Strategies and Applications

      As English learners begin to develop language skills in listening, speaking, and reading, they also need to develop writing skills. Linguistic studies note that English learners will transfer language skills from their primary language to English (Odlin 1989), especially if similarities between English and the primary language exist and if students are substantially literate in their primary language. Research also indicates that integrating the four language skills (reading, writing, speaking, and listening) is crucial for English learners to develop the ability to write effectively (Mangeldorf 1989).
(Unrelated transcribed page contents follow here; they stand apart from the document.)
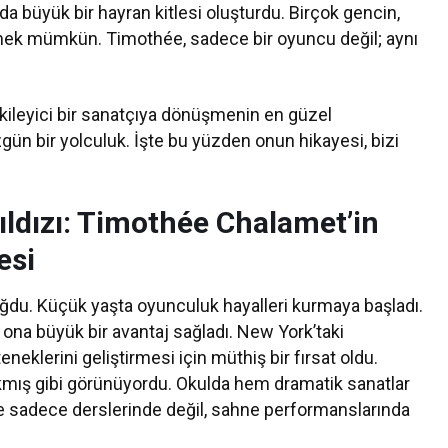
da büyük bir hayran kitlesi oluşturdu. Birçok gencin,
lemek mümkün. Timothée, sadece bir oyuncu değil; aynı
kileyici bir sanatçıya dönüşmenin en güzel
özgün bir yolculuk. İşte bu yüzden onun hikayesi, bizi
ldızı: Timothée Chalamet’in
esi
ğdu. Küçük yaşta oyunculuk hayalleri kurmaya başladı.
na büyük bir avantaj sağladı. New York’taki
eklerini geliştirmesi için müthiş bir fırsat oldu.
kmış gibi görünüyordu. Okulda hem dramatik sanatlar
nde sadece derslerinde değil, sahne performanslarında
      Reading is particularly important because it provides English learners with opportunities to acquire grammar, expand vocabulary, gain increasing fluency with written texts, and improve speaking skills (Interactive Approaches to Second Language Reading 1988). Reading provides students with model sentence patterns and linguistic structures. However, improved writing does not necessarily follow from reading. For English learners to apply their knowledge of sentence patterns and linguistic structures, they must put into practice what they observe from reading by engaging in various types of writing. If these students are to become successful users of English, their integrated instructional program must include numerous opportunities to develop writing skills.
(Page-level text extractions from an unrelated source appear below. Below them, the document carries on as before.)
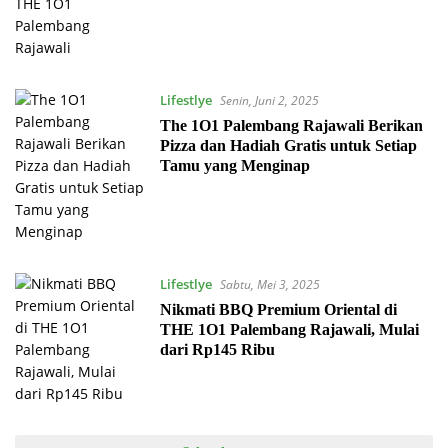
Lifestlye
Senin, Juni 2, 2025
The 1O1 Palembang Rajawali Berikan
Pizza dan Hadiah Gratis untuk Setiap
Tamu yang Menginap
Lifestlye
Sabtu, Mei 3, 2025
Nikmati BBQ Premium Oriental di
THE 1O1 Palembang Rajawali, Mulai
dari Rp145 Ribu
      Because English learners working at the advanced level of the ELD standards are also expected to demonstrate proficiency in the language arts standards, it is essential for teachers to use the two standards documents concurrently and to monitor students’ progress on both sets of standards.

English-Language Conventions

      The ELD standards identify the stages that English learners must pass through to use the conventions of English effectively in writing. Depending on the degree to which their primary language differs from English in its written form and the degree to which students are already proficient writers in their primary language, English learners face unique challenges as they work to successfully use the conventions of written English.

            At all ELD proficiency levels, English learners are to produce writing that includes correct capitalization, punctuation, and spelling of words appropriate to the students’ developing fluency in English. By the advanced level, the students are to demonstrate proficiency in both the ELD and the language arts standards for their current grade level and for all prior grade levels.